Vibe Coding Reality Check: What MVPs Actually Cost
What founders discover after shipping an AI-built MVP in a weekend, and what it actually costs to fix versus build right.

Vibe Coding Reality Check: What It Actually Costs to Fix What AI Built
You shipped something. It works. Users are signing up. Then three months in, a payment fails silently, a user's data shows up on someone else's dashboard, and your developer tells you the codebase needs to be "largely rewritten" before the next feature can go in.
This is not a rare story. We hear it on almost every discovery call with a founder who built their MVP using AI tools and got it live fast.
The speed was real. The cost of that speed shows up later.
What Vibe Coding Actually Produces
AI coding tools are genuinely useful. Cursor, GitHub Copilot, and similar tools can produce working code quickly, especially for common patterns like auth flows, CRUD operations, and API integrations. That is not the problem.
The problem is that "working" and "production-ready" are not the same thing. AI-generated code optimizes for the happy path. It gets the thing on screen. It does not think about what happens when your database goes down at 2am, when a user enters unexpected input, or when you need to onboard your tenth developer and nobody can read the codebase.
Here is what we find inside most vibe-coded MVPs:
No environment separation. Production, staging, and local development all point to the same database. One bad migration and real user data is gone.
Auth that looks right but is not. JWTs stored in localStorage with no refresh logic. Session tokens that never expire. Password reset flows that leak whether an email exists in the system.
Silent failures everywhere. The app does not crash. It just quietly does the wrong thing. A webhook fires, nothing catches the error, and the order never processes. The user assumes it worked.
Hardcoded secrets in version history. Even if the key gets rotated, it sits in Git history forever. We have found Stripe keys, Twilio credentials, and database connection strings this way.
No test coverage on critical paths. The checkout flow, the subscription logic, the data export feature. All manual. All fragile.
Spaghetti state management. Global state mutated from twelve different places. Adding one new feature breaks two existing ones and nobody knows why until someone spends a week tracing it.
The Real Number: What Fixing Costs
We do not quote cleanup projects the same way we quote new builds. Cleanup is harder. You are working inside someone else's thinking, undocumented decisions, and layers of patches on top of patches.
A typical vibe-coded MVP that gained traction and needs to scale realistically costs between $25,000 and $60,000 to stabilize. That range covers a proper security audit, refactoring the data layer, setting up CI/CD, writing baseline test coverage, and documenting what exists.
That is before a single new feature is added.
For comparison, a production-ready MVP built deliberately from the start typically runs $18,000 to $35,000 depending on scope, and comes with infrastructure, test coverage, clean architecture, and a handoff that an engineer can actually read.
The math is uncomfortable. The cheap path costs more.
What We Did With Gepard Finance
Gepard Finance came to us after a previous build. The real estate and mortgage platform had been partially built, it had some functionality, but it had no proper state management, the authentication flow had edge cases that broke under specific conditions, and the data model was not designed to handle the product roadmap they had planned.
We made a call that a partial rebuild was the right move.
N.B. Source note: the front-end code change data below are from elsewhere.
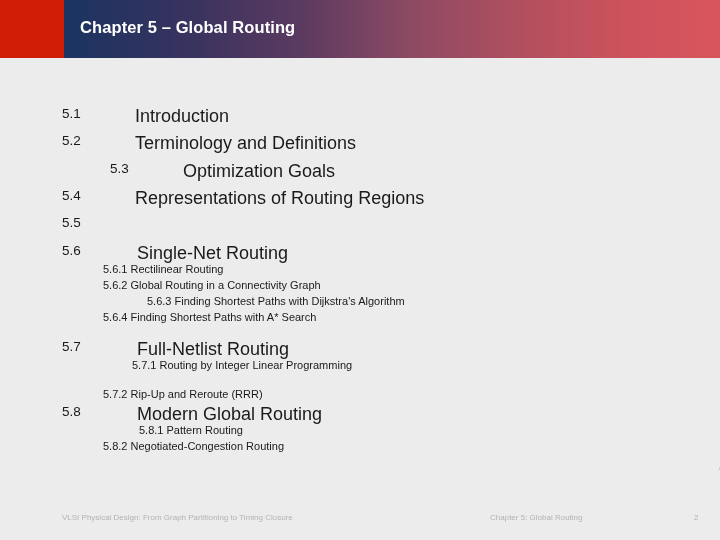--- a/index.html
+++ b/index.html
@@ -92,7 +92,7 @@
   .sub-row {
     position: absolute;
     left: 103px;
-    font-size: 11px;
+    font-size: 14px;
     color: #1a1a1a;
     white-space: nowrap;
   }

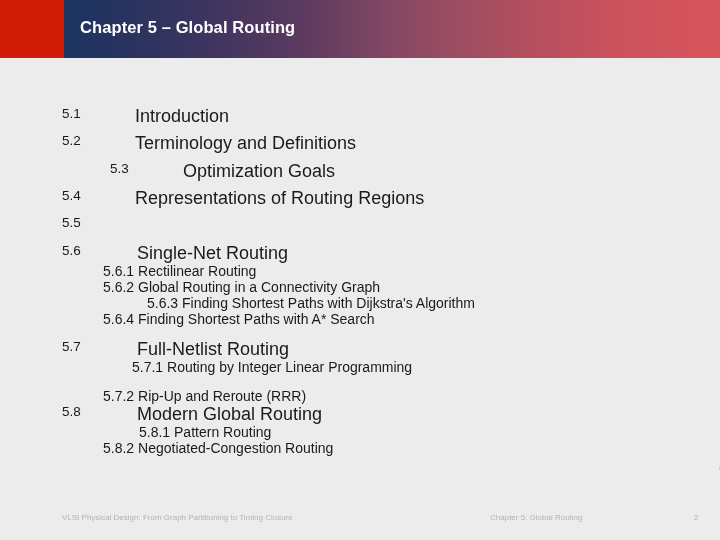--- a/index.html
+++ b/index.html
@@ -167,7 +167,7 @@
       <span class="toc-num">5.7</span>
       <span class="toc-label indent-b">Full-Netlist Routing</span>
     </div>
-    <div class="sub-row" style="top: 301.3px; margin-left: 29px;">5.7.1 Routing by Integer Linear Programming</div>
+    <div class="sub-row" style="top: 301.3px;">5.7.1 Routing by Integer Linear Programming</div>
     <div class="sub-row" style="top: 330px; text-align: center;">5.7.2 Rip-Up and Reroute (RRR)</div>
     <div class="toc-row" style="top: 345.7px; text-align: center;">
       <span class="toc-num">5.8</span>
Not a full rewrite, but a structural intervention on the foundations before building forward. That decision saved them from shipping a mortgage application tool with security vulnerabilities into a regulated market.
Some things needed to be rebuilt. Some could be kept. The judgment call matters more than the tooling.
What SqueezyDo Looked Like From the Start
SqueezyDo, the parts tracking SaaS now used by over 1,000 carriers, was scoped and built with production in mind from day one. The data model was designed to handle scale. The auth was built with multi-tenant isolation. The API was structured to support integrations the founders knew they would need.
They paid more upfront. They have not paid a cleanup bill. The product is still running on the original architecture because the original architecture was built to last.
That is not luck. That is what deliberate product development produces.
The Question to Ask Before You Ship
Vibe coding is not the enemy. Speed is not the enemy. The mistake is treating a weekend prototype as a foundation you can build a company on without ever looking underneath it.
Before you ship that AI-built MVP, ask one question: if this gets traction, can a developer you hire in six months actually maintain and extend this without starting over?
If the answer is no, you already know what the next call looks like.
One Thing You Can Do Today
If you have an existing codebase built with AI tools, run a quick audit on these five things before you add another feature: check where your API keys live, check whether production and dev share a database, find out whether your auth tokens expire, look at your error handling on your most critical user flow, and ask your developer how long it would take to onboard a new engineer.
The answers will tell you everything you need to know about what you are actually sitting on.